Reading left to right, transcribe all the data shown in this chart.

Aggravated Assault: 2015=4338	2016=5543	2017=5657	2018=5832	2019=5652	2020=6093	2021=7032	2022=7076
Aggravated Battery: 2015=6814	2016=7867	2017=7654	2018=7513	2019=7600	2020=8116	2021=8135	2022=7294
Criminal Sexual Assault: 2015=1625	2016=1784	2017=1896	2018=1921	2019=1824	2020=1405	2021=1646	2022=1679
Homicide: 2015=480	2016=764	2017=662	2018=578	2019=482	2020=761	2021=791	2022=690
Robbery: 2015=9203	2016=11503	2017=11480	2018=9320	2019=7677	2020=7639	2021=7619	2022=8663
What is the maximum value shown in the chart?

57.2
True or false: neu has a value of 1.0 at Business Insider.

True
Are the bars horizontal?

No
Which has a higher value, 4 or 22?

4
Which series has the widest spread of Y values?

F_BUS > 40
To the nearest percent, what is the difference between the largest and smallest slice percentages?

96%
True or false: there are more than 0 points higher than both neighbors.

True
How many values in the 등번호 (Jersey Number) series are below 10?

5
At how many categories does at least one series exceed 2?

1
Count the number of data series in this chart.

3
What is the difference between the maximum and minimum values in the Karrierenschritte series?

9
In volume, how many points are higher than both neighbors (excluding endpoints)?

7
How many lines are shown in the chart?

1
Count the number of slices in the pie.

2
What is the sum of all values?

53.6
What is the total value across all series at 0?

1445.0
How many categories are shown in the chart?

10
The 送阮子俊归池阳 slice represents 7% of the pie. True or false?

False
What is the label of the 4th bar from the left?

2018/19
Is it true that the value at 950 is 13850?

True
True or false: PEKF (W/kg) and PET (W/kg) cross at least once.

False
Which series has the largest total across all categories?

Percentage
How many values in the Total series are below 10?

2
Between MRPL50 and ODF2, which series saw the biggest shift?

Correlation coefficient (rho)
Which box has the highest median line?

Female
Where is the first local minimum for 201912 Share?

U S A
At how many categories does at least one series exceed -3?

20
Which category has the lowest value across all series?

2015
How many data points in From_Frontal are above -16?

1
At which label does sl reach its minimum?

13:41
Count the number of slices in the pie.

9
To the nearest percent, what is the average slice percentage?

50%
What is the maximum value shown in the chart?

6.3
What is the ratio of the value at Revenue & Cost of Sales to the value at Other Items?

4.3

──────

**Task requirements**
Please report how many lines above contain the string "largest", treating uppercase and lowercase as different, and give only the number.

**Result for this task**
2